I was in a very similar mood about books - not finding anything really worth my while - until last week. I know they seem girly and the writing isn't the best, but the Twilight series (Stephanie Meyers) totally sucked me in. Very fun to read.

Anna van Schurman said...

How about Bit o' Lit? Will that help?

Jen said...

This website is worth a try
http://www.literature-map.com/
You can type in an author and it shows you potentially similar authors.

One of my favorite living authors, Diana Gabaldon (who writes well-researched historical fiction/romance with elements of mysteries and sci fi in some of the books) has a link on her webpage of authors she enjoys.

The Modern Gal said...

I think you've found your calling in life: literary dating service madam.

Lisa said...

There are literary dating services out there! Check your local public library (the website or ask the librarians) or google "reader's advisory" or "what to read next". My local public library gets you to fill out this massive online form with info about your likes and dislikes etc, and then the librarians generate a list of recommended books!
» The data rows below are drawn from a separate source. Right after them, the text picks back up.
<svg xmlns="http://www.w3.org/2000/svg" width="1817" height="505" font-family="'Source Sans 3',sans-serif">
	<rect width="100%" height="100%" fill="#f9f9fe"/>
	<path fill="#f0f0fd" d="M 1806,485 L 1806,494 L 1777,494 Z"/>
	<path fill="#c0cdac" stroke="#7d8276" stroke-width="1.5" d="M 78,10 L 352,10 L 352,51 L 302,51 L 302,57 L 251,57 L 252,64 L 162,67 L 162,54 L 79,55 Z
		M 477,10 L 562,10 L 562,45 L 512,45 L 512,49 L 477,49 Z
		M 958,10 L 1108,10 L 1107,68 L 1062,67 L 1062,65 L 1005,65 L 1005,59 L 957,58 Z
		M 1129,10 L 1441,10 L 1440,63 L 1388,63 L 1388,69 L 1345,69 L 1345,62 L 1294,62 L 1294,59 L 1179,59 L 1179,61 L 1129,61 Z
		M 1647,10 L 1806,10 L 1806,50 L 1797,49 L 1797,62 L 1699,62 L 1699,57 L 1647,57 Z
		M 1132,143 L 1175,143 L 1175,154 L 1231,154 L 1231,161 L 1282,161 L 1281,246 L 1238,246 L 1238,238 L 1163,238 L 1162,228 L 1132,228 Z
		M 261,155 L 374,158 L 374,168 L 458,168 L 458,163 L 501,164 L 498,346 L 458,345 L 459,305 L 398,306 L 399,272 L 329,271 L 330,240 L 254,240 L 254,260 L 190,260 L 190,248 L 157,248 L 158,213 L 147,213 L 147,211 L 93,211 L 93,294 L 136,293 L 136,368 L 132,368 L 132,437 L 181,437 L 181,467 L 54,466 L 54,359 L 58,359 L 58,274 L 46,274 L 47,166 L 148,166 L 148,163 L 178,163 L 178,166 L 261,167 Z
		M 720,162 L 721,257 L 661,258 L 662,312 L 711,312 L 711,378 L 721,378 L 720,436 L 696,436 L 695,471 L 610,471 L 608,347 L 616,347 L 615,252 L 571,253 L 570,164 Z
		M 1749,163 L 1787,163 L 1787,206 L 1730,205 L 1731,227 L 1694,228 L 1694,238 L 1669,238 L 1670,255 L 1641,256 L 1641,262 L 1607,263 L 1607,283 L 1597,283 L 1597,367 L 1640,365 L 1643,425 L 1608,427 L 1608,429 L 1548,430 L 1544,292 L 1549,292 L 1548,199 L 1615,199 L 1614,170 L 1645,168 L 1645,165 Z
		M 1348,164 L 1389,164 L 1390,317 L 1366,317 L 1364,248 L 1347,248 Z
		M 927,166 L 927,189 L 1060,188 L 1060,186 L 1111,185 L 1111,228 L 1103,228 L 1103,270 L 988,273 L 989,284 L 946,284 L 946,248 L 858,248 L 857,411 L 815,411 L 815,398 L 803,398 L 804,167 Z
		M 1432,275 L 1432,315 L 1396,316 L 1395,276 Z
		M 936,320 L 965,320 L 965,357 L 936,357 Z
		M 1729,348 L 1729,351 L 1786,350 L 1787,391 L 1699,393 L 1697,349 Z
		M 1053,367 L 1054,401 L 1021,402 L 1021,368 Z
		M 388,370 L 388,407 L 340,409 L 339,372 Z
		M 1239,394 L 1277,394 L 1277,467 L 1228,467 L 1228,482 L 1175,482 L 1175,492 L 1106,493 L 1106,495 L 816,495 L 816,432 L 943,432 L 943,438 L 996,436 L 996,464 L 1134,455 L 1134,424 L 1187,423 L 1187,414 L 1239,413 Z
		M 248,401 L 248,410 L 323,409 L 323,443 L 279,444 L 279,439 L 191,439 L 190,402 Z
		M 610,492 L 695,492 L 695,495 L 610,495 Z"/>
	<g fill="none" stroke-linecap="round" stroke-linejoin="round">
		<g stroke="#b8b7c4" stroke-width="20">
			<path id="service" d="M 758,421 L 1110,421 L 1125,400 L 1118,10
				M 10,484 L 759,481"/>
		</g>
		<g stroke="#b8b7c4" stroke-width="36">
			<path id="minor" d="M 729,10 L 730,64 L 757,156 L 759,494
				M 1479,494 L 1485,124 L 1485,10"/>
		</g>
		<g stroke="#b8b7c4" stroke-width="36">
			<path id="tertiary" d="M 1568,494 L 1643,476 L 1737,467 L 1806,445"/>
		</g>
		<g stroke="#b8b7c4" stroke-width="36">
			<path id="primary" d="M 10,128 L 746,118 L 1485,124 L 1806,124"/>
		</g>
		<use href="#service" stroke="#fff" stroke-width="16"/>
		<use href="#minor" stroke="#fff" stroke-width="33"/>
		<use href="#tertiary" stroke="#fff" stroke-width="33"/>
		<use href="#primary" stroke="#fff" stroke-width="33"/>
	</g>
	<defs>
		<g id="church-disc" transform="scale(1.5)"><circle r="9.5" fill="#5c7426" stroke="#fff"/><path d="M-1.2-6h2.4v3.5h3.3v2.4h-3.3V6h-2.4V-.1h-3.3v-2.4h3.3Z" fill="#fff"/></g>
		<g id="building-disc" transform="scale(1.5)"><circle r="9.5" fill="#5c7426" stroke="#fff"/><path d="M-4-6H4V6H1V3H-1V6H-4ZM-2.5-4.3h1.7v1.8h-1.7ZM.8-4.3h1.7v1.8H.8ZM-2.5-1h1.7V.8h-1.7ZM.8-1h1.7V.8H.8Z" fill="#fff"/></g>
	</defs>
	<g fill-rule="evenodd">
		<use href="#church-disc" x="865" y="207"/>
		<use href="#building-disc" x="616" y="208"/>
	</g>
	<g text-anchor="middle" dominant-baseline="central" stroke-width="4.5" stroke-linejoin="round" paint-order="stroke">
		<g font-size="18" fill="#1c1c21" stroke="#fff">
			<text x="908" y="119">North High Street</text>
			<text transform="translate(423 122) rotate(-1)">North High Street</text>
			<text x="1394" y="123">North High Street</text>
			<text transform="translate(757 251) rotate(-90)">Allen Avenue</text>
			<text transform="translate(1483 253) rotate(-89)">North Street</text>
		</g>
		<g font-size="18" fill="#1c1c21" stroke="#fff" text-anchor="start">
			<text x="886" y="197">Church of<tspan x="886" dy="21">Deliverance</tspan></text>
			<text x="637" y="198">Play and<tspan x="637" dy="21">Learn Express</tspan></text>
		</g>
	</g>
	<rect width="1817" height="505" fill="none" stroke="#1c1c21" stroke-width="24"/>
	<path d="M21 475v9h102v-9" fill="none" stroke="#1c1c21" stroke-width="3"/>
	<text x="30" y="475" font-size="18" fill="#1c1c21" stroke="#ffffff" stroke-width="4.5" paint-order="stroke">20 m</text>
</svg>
Now that's service!

Stephanie said...

I know exactly what you mean. I've been telling everyone recently how let down I was by Neil Gaiman's "Stardust." No one seems to get how it feels like betrayal.
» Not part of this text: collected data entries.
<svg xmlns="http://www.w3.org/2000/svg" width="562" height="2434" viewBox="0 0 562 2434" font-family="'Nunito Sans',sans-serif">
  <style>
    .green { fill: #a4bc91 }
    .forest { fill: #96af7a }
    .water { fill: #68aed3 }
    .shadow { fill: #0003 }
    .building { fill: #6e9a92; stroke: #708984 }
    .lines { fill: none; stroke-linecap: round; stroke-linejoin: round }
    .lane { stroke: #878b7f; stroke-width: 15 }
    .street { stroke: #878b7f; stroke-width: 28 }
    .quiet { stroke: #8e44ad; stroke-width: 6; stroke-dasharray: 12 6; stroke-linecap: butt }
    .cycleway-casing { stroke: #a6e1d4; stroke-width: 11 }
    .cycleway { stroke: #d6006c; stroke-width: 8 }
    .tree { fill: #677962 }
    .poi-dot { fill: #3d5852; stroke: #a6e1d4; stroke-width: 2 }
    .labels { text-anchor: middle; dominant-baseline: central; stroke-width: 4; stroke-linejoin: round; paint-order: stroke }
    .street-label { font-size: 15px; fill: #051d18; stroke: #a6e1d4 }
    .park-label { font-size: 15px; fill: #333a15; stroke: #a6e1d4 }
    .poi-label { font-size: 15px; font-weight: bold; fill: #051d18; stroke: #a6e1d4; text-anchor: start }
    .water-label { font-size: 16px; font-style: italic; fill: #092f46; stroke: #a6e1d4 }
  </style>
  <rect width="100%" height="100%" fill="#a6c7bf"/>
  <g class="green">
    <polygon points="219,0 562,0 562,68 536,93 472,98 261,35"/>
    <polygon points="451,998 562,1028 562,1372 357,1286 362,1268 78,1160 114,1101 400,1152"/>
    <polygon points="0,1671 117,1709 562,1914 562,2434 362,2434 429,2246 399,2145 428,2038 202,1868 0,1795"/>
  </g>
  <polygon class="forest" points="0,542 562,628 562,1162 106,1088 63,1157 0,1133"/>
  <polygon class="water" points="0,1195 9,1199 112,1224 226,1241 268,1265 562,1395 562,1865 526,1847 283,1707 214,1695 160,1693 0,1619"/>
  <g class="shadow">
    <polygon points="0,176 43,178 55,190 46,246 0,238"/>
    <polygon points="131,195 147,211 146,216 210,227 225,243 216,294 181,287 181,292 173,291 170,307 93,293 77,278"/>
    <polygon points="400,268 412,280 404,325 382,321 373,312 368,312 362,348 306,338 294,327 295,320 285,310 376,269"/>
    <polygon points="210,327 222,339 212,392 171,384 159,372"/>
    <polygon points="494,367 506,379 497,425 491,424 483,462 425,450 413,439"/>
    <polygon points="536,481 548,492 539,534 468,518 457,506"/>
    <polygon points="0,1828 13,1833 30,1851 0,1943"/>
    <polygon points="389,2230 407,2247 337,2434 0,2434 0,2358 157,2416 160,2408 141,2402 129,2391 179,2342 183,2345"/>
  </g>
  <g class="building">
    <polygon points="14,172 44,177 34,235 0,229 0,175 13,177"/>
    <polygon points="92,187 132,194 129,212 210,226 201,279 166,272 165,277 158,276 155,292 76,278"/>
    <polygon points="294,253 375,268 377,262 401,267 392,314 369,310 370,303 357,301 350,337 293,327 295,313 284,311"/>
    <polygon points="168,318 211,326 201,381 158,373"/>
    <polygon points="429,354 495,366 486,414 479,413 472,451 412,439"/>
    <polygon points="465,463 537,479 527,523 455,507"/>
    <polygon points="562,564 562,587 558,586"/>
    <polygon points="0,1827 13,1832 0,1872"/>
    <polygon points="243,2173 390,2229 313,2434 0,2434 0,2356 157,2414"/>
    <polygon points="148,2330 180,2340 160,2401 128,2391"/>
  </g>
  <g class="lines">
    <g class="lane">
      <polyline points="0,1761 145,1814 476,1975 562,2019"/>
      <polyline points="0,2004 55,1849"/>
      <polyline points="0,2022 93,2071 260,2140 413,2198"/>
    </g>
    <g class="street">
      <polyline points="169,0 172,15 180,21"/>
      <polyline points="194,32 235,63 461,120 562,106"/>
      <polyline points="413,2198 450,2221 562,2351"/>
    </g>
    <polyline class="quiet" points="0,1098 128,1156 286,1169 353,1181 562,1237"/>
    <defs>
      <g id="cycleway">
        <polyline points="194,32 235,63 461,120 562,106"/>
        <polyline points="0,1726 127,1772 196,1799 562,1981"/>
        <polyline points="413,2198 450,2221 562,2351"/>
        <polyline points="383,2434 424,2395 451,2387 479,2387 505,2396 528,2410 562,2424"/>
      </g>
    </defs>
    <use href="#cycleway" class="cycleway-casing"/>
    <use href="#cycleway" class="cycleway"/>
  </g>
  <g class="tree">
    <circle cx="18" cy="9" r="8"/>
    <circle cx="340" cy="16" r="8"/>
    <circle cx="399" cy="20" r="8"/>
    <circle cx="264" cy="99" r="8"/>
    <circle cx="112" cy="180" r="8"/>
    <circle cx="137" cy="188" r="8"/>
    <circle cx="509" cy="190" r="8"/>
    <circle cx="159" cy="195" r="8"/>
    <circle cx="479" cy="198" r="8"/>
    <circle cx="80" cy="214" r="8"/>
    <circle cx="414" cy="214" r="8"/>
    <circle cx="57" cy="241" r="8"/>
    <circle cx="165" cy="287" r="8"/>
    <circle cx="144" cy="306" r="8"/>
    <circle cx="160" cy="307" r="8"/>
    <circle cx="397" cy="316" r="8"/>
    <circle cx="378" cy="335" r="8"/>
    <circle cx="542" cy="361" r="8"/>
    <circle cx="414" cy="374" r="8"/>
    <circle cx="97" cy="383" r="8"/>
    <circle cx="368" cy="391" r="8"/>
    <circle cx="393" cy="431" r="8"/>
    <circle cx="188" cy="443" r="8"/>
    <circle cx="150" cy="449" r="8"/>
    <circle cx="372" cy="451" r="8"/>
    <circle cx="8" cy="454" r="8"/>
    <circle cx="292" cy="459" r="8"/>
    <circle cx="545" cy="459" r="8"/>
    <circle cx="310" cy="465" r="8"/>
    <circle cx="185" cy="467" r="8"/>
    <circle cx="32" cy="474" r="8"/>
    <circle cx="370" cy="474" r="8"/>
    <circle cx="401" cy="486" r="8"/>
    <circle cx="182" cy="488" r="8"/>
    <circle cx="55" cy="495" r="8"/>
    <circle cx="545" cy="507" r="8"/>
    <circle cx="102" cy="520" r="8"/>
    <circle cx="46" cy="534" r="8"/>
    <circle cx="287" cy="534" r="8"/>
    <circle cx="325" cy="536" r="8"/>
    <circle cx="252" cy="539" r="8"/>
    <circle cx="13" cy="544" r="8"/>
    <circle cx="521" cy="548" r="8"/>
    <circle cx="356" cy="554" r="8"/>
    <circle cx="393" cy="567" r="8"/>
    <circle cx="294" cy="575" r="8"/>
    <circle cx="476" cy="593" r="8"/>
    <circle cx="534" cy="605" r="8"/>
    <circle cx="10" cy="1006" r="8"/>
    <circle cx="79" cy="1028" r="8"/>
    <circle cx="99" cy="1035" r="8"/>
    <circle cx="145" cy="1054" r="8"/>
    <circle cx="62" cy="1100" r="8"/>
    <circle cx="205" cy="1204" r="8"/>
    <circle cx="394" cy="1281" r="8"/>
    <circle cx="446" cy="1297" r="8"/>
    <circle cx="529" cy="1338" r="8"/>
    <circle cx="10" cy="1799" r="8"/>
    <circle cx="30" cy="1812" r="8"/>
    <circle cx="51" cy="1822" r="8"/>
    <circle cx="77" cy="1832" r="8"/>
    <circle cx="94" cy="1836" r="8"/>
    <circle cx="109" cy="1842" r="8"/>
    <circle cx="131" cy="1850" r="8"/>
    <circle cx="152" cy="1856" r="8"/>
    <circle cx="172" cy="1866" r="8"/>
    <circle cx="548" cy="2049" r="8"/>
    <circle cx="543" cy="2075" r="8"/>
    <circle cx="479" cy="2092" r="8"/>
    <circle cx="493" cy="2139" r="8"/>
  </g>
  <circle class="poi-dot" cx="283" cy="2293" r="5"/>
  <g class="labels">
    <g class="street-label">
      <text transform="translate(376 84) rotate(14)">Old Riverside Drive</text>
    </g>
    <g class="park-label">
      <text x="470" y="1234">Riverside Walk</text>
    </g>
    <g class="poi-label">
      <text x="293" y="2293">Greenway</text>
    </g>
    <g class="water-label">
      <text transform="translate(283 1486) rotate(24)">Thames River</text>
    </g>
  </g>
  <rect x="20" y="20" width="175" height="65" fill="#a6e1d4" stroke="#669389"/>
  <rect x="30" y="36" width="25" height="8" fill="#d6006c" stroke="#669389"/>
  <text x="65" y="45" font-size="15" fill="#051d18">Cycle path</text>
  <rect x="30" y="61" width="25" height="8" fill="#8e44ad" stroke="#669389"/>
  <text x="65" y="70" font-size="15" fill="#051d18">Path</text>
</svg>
Don't know how you feel about historical fiction, but Rosalind Miles (I will read anything from her now) put out a great trilogy reimagining the Arthurian legends from Guenevere's point of view. Take a look - you might like it.

Miss Grace said...

How have I gotten around this problem? I surround myself with friends who are braver readers than I, and let them filter out the trash for me. Sure, I don't usually get anything hot of the presses, but I also haven't been sucked into reading vapid nonsense.

Marcie said...

This entry, and the one about make-up make you my hero. This is my new favorite blog.
I have heard that Librarything.com is pretty awesome, although I never have had enough time to sit down and enter in all my likes to find recommendations.

Hope said...

Try Patrick Rothfuss' "The Name of the Wind."
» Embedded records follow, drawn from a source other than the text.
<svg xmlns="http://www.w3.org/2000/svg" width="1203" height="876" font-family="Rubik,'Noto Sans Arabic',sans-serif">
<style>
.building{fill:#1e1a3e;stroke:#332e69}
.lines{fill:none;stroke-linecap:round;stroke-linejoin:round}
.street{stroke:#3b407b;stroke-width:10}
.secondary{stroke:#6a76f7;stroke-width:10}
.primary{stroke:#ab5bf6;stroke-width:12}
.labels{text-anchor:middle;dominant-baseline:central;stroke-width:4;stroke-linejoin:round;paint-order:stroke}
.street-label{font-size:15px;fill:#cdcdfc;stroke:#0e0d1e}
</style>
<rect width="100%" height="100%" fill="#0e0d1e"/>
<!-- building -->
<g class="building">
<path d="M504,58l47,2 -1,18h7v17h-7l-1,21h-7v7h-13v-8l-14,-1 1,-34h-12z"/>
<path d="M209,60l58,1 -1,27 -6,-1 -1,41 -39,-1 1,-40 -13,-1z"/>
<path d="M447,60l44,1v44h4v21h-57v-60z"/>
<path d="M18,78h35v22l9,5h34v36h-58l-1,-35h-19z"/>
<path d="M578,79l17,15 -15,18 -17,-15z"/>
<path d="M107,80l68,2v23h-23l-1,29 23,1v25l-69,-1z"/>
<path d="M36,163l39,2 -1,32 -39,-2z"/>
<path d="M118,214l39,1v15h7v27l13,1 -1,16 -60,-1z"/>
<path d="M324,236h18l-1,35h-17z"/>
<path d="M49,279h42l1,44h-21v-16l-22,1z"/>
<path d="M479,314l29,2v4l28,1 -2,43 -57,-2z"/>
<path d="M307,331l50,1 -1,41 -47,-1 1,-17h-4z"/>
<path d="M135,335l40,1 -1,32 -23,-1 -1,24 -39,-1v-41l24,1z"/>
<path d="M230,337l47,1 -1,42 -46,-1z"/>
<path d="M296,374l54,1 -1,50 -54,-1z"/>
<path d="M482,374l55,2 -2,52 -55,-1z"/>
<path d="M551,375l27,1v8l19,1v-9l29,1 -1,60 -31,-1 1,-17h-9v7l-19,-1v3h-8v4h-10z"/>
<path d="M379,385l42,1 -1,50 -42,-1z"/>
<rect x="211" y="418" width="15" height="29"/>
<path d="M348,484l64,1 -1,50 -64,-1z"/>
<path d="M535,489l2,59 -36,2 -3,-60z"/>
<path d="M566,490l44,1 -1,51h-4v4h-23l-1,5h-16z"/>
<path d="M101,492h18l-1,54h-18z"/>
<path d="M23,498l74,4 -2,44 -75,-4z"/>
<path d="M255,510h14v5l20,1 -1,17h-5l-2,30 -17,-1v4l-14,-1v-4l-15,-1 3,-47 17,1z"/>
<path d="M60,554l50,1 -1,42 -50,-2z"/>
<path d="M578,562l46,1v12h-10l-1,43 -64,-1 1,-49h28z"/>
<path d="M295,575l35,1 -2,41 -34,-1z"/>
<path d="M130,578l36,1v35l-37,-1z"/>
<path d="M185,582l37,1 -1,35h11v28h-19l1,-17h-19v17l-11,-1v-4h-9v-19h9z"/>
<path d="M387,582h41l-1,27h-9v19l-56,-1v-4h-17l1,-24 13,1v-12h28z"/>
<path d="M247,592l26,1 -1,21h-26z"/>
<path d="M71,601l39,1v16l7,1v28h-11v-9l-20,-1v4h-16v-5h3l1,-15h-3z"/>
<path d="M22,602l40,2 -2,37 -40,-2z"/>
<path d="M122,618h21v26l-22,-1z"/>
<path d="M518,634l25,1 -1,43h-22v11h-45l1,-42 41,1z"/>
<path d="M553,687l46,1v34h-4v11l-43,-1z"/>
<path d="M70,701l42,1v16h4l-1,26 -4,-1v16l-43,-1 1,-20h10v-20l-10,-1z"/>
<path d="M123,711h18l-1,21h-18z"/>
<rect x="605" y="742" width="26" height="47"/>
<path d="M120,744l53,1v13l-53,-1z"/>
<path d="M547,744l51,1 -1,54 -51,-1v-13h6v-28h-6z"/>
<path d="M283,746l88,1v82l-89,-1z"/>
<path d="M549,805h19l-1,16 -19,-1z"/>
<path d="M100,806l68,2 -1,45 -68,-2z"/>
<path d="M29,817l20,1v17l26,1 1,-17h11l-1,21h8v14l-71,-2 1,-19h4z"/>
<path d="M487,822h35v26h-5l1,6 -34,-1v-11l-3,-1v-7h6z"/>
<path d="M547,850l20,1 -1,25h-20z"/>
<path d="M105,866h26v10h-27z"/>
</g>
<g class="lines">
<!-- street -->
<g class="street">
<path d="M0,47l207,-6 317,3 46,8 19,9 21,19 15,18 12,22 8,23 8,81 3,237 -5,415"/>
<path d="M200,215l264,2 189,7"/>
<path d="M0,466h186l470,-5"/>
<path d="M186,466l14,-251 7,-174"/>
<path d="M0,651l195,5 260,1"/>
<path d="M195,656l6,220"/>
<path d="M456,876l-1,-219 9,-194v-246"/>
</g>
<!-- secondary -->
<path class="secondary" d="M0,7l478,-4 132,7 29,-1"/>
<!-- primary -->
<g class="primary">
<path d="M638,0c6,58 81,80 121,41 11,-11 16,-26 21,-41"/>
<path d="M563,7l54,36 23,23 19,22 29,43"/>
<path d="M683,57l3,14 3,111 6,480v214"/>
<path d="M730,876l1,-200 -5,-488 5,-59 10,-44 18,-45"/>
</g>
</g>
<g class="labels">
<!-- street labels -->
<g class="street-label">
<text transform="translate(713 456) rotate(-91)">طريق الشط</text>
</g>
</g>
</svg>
My vote for least disappointing book of all time.

Kathe said...

Take a look on Facebook as well for people who have Books iRead. There are a ton of reviews from people that should help sort out the trash from the treasure. I've had a bout of failed readings lately and I was getting desparate. I have 2 recommendations for you: the new David Sedaris "When You Are Engulfed in Flames" and "Crazy Aunt Purl: Drunk, Divorced and Covered in Cat Hair" by Laurie Perry (she has a website too: www.crazyauntpurl.com) - Happy Reading!

Liz said...

Thanks everyone for all these great websites to check out for book reviews and such. I'll definitely check them out and hopefully, I'll find some good tomes to help me get over my reading malaise.

Mickie, I'm totally with you on the library front. Where I used to live, we had an awesome library and I was there every weekend. When we moved, I ended up with a crappy community library that I don't think has purchased a new book since LBJ was in office. I haven't been back there in a while, though, so maybe they've changed. I should give them another chance. It's what Jesus' librarian would want me to do. :)

Jen said...

There is a "dating service" for books - although it's more of a "rental service" for books. They market themselves as "NetFlix for books." It's www.bookswim.com. For $25 a month you build your book queue and they send them to you, you read and return. If you read 30 pages and hate it - no worries, you didn't buy it! I totally love them!

Lisa said...

I'm adding another "amen" to ask your public librarian: readers' advisory is a big part of what we do!

If they let you down, at least ask if the library subscribes to the online database NoveList: it lets you start from a book you like, click a few details, then suggests books.

Alice said...

I'm in agreement on how hard it is to find interesting books to read. Probably my favorite books in the last 3 or 4 years have been the Neal Stephenson baroque trilogy. I'm still shocked he could write such a cool series of books on the birth of the Eurpoean Monetary System.